Using fMRI technology, researchers have visually analyzed brain activity during the psilocybin experience. One key findings is that psilocybin downregulates the Default Mode Network while up-regulating and increasing connectivity between all areas of the brain.2 This brain-wide synergy is not present during normal consciousness, and is hard or perhaps impossible to achieve with talk therapy or SSRIs.
Researchers hypothesize that this highly connected brain experience allows for the release and integration of experiences, thoughts, and feelings associated with depression and anxiety. The sudden, brainwide activity and integration of experience could be a partial explanation for how people with treatment-resistant depression can make such significant progress in only one or two psilocybin-assisted therapy sessions, when typical treatments fail to make progress.3
EEG Research
Researchers are using electroencephalography (EEG) to investigate psilocybin. While fMRI uses the BOLD response, EEG detects the electricity in your brain, but only the cortical regions (the top part). While this tool has been available for just about 100 years, it has the ability to detect different oscillations and waves that fMRI cannot detect. EEG has a higher temporal precision than fMRI, but the spatial precision isn’t as accurate as fMRI.
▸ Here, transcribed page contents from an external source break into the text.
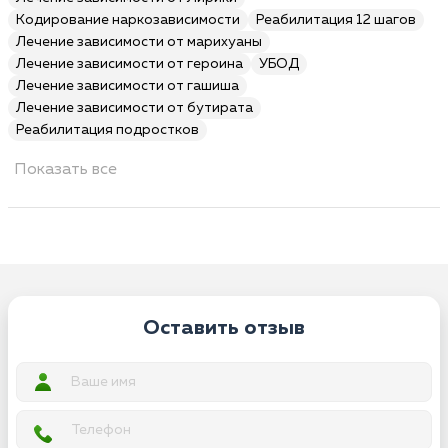
Кодирование наркозависимости
Реабилитация 12 шагов
Лечение зависимости от марихуаны
Лечение зависимости от героина
УБОД
Лечение зависимости от гашиша
Лечение зависимости от бутирата
Реабилитация подростков
Показать все
Оставить отзыв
A 2013 study4 using EEG found that psilocybin impaired negative response to fearful faces. Psilocybin’s effect on happy faces was not affected. Researchers believe this means that psilocybin makes the negative response to fearful faces less impactful.
Clinical Trials
Psilocybin is one of the most studied psychedelics to date. There have been over 100 clinical trials to investigate psilocybin of which 28 are Phase II studies. Psilocybin has been studied as a possible treatment for a wide range of mental health disorders. The following is a list of conditions for which psilocybin has potential therapeutic benefits based on clinical trials and academic studies conducted to date:
- Depression (MDD, TRD, postpartum, and bipolar)
- Anxiety and depression in patients with life-threatening disease
- Social anxiety for those with autism
- Substance misuse, including alcohol, opioid and nicotine dependence
- Eating disorders such as anorexia nervosa
- Long-term mindfulness5
- Demoralisation in long-term AIDS survivors
- Pain disorders, including cluster headaches/migraines and fibromyalgia
- Symptoms of obsessive-compulsive disorder (OCD)
- Post-Traumatic Stress Disorder (PTSD)
Traumatic Brain Injury (TBI)
Among the active trials investigating psilocybin are those investigating the compound for the treatment of migraine headaches, the treatment of OCD, and psilocybin-assisted treatment for alcohol dependence. Most of these studies are either taking place in the U.S. or Europe, as is the case for the other key psychedelics.